--- What is asked ---
In the seasonal puns, what reason is given for Autumn being declared the cutest season in this fall's magazine polls? Answer in one to three sentences.

--- Supplied passage ---
◆ ◆ ◆ ◆ ◆

Seasons Puns

These seasonal puns will blow your socks off!

Seasons Puns

Humpty Dumpty had a great fall — hope you do too!
What do Snowmen call their offspring?
Chill-dren
Good gourd, pumpkin spice latte season is officially here.
In the magazine polls held this fall, Autumn was declared as the cutest season because it's awwwtumn!
What does a bee do when it is extremely hot?
It takes off its yellow jacket!
The couple who married during autumn lived apple-ly ever after!
No one likes eating outside in the winter.
It’s frost come, frost served.
Why do leaves change color in the fall? Because they want to leaf their old color.
Everyone teased the snowman for having a pointy nose, but he didn’t carrot all.
I usually prefer cold weather, but only to a certain degree.
We've reached the point of snow return.
If you're alone and get too cold, you might become ice-olated.
What did the pig say on a hot summer’s day?
I’m bacon!
They say March comes in like a lion and goes out like a lamb. Ewe might say it leaves sheepishly.

◆ ◆ ◆ ◆ ◆

--- Dataset content ---
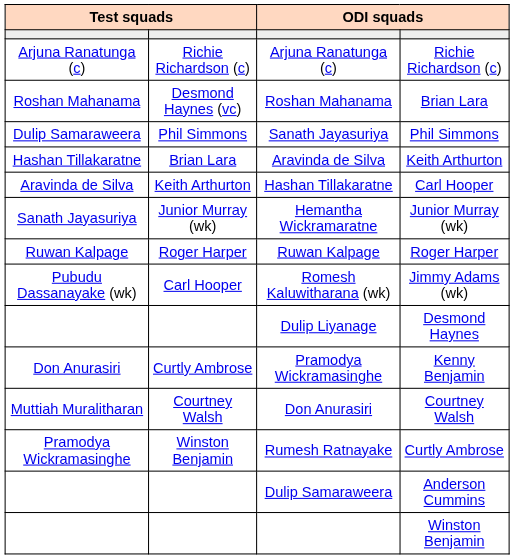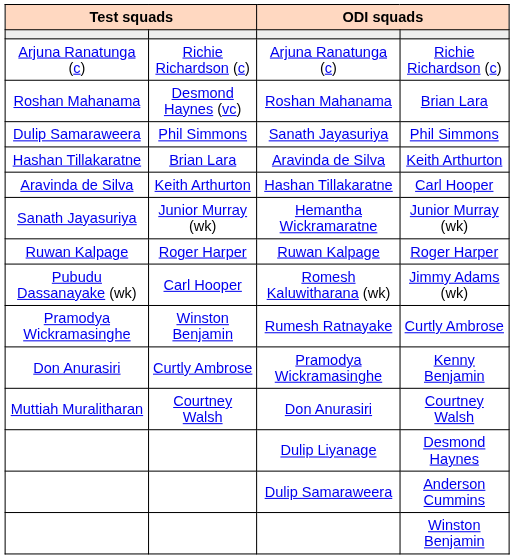rows swapped: Rumesh Ratnayake <-> Dulip Liyanage
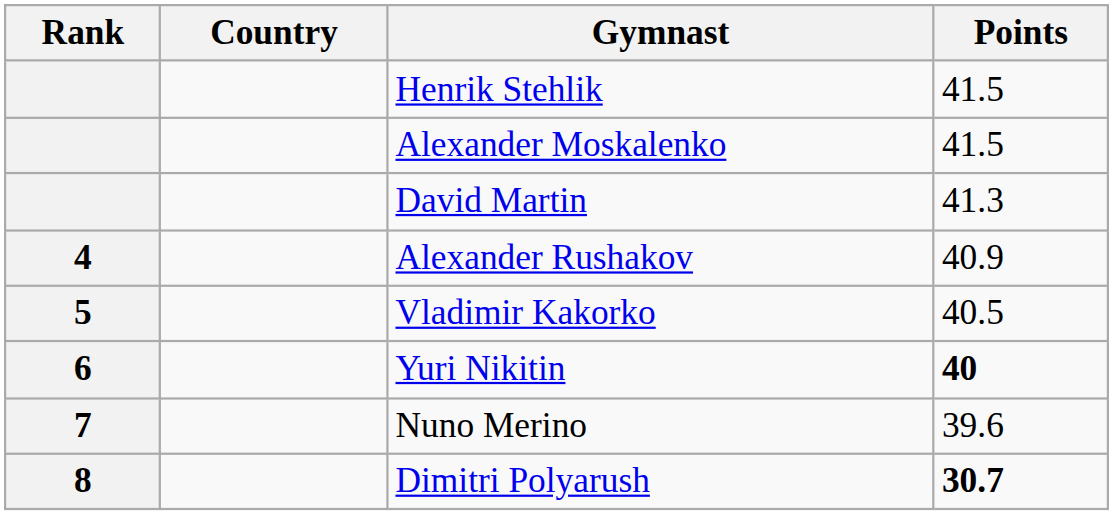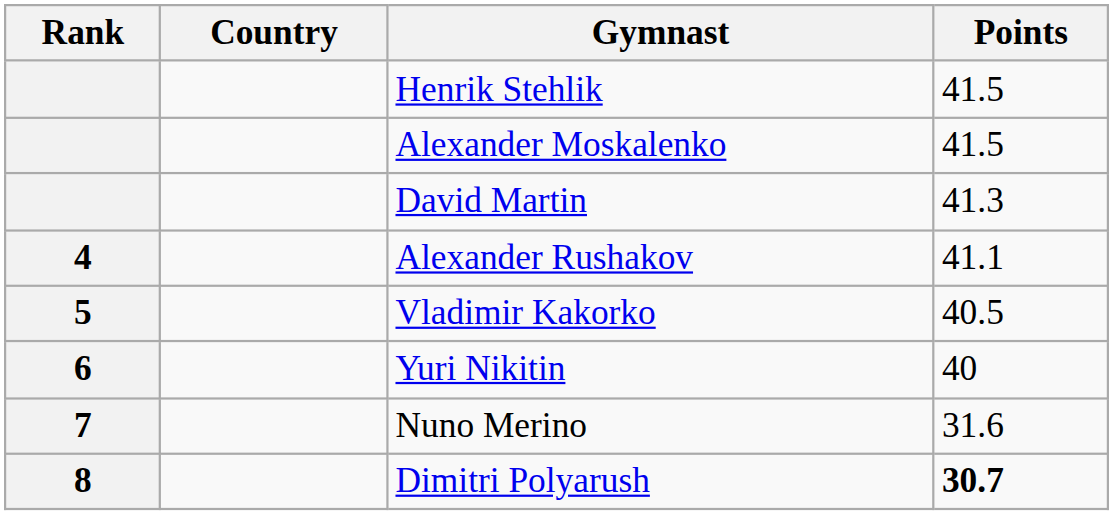Alexander Rushakov | Points: 40.9 -> 41.1
Yuri Nikitin | Points: bold -> normal
Nuno Merino | Points: 39.6 -> 31.6
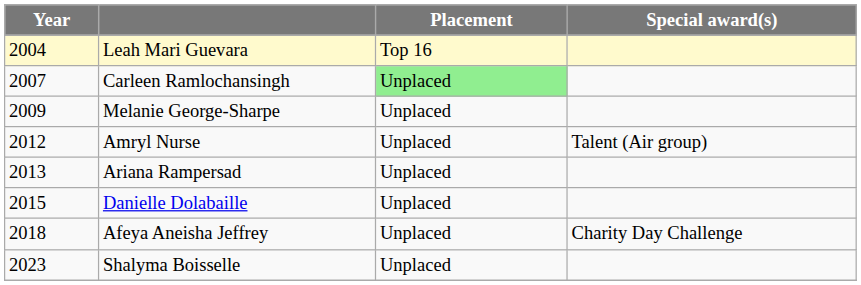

◆ ◆ ◆ ◆ ◆

--- Task output ---
Autumn was declared the cutest season because "it's awwwtumn!" The reason is a pun that spells the season's name as "awwwtumn."